=== Section Start ===

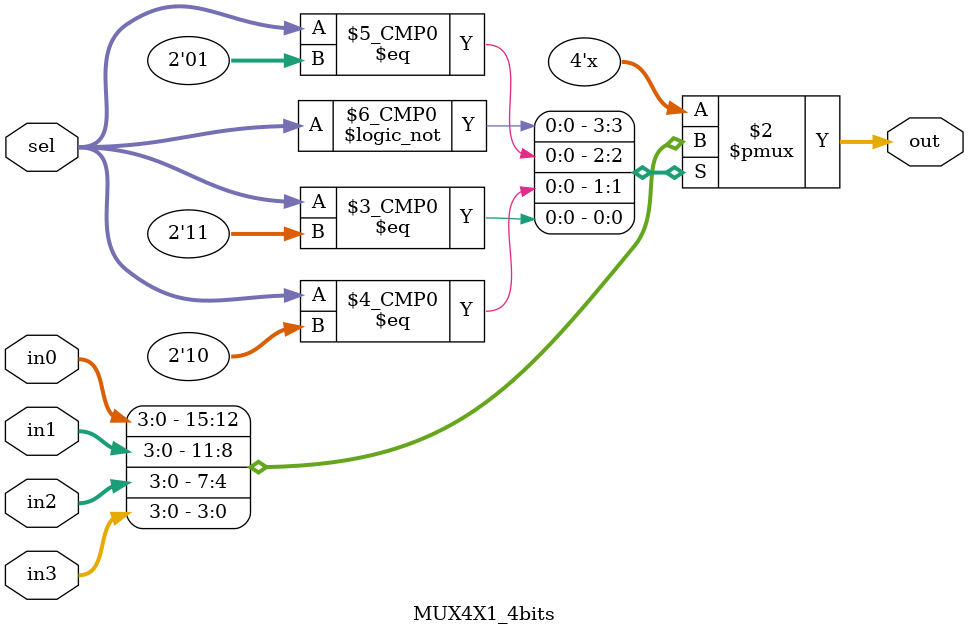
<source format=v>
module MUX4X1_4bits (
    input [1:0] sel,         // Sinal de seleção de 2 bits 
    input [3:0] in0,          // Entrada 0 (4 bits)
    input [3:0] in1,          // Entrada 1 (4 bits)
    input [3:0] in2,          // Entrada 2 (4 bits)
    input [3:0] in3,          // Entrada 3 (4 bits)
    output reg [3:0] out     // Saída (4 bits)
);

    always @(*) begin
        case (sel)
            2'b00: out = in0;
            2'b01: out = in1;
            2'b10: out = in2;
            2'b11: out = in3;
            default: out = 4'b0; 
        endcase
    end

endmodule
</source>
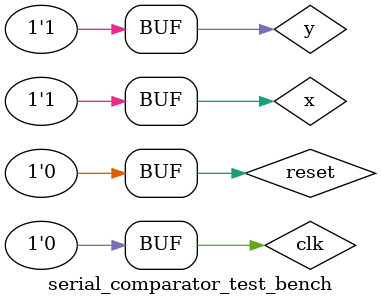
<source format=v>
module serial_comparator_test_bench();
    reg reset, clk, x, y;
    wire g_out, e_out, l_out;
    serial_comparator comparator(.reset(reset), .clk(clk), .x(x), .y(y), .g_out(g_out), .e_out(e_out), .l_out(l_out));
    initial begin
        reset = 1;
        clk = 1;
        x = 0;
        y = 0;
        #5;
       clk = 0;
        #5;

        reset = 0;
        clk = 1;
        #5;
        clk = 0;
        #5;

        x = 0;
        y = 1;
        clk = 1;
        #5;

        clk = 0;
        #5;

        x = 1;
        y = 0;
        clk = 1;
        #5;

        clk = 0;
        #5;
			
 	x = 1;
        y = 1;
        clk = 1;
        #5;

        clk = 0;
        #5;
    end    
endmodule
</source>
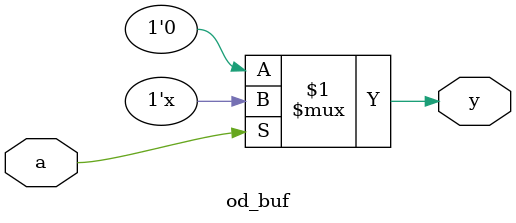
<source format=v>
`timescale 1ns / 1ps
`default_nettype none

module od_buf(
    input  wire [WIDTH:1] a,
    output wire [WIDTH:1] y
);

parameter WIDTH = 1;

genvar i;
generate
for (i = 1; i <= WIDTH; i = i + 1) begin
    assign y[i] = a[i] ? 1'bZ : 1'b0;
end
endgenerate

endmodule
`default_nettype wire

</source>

=== Section End ===

**Exercise requirements:** Leave out the pictures and return the listing exactly.

**Finished exercise:**
<source format=v>
module MUX4X1_4bits (
    input [1:0] sel,         // Sinal de seleção de 2 bits 
    input [3:0] in0,          // Entrada 0 (4 bits)
    input [3:0] in1,          // Entrada 1 (4 bits)
    input [3:0] in2,          // Entrada 2 (4 bits)
    input [3:0] in3,          // Entrada 3 (4 bits)
    output reg [3:0] out     // Saída (4 bits)
);

    always @(*) begin
        case (sel)
            2'b00: out = in0;
            2'b01: out = in1;
            2'b10: out = in2;
            2'b11: out = in3;
            default: out = 4'b0; 
        endcase
    end

endmodule
</source>
<source format=v>
module serial_comparator_test_bench();
    reg reset, clk, x, y;
    wire g_out, e_out, l_out;
    serial_comparator comparator(.reset(reset), .clk(clk), .x(x), .y(y), .g_out(g_out), .e_out(e_out), .l_out(l_out));
    initial begin
        reset = 1;
        clk = 1;
        x = 0;
        y = 0;
        #5;
       clk = 0;
        #5;

        reset = 0;
        clk = 1;
        #5;
        clk = 0;
        #5;

        x = 0;
        y = 1;
        clk = 1;
        #5;

        clk = 0;
        #5;

        x = 1;
        y = 0;
        clk = 1;
        #5;

        clk = 0;
        #5;
			
 	x = 1;
        y = 1;
        clk = 1;
        #5;

        clk = 0;
        #5;
    end    
endmodule
</source>
<source format=v>
`timescale 1ns / 1ps
`default_nettype none

module od_buf(
    input  wire [WIDTH:1] a,
    output wire [WIDTH:1] y
);

parameter WIDTH = 1;

genvar i;
generate
for (i = 1; i <= WIDTH; i = i + 1) begin
    assign y[i] = a[i] ? 1'bZ : 1'b0;
end
endgenerate

endmodule
`default_nettype wire

</source>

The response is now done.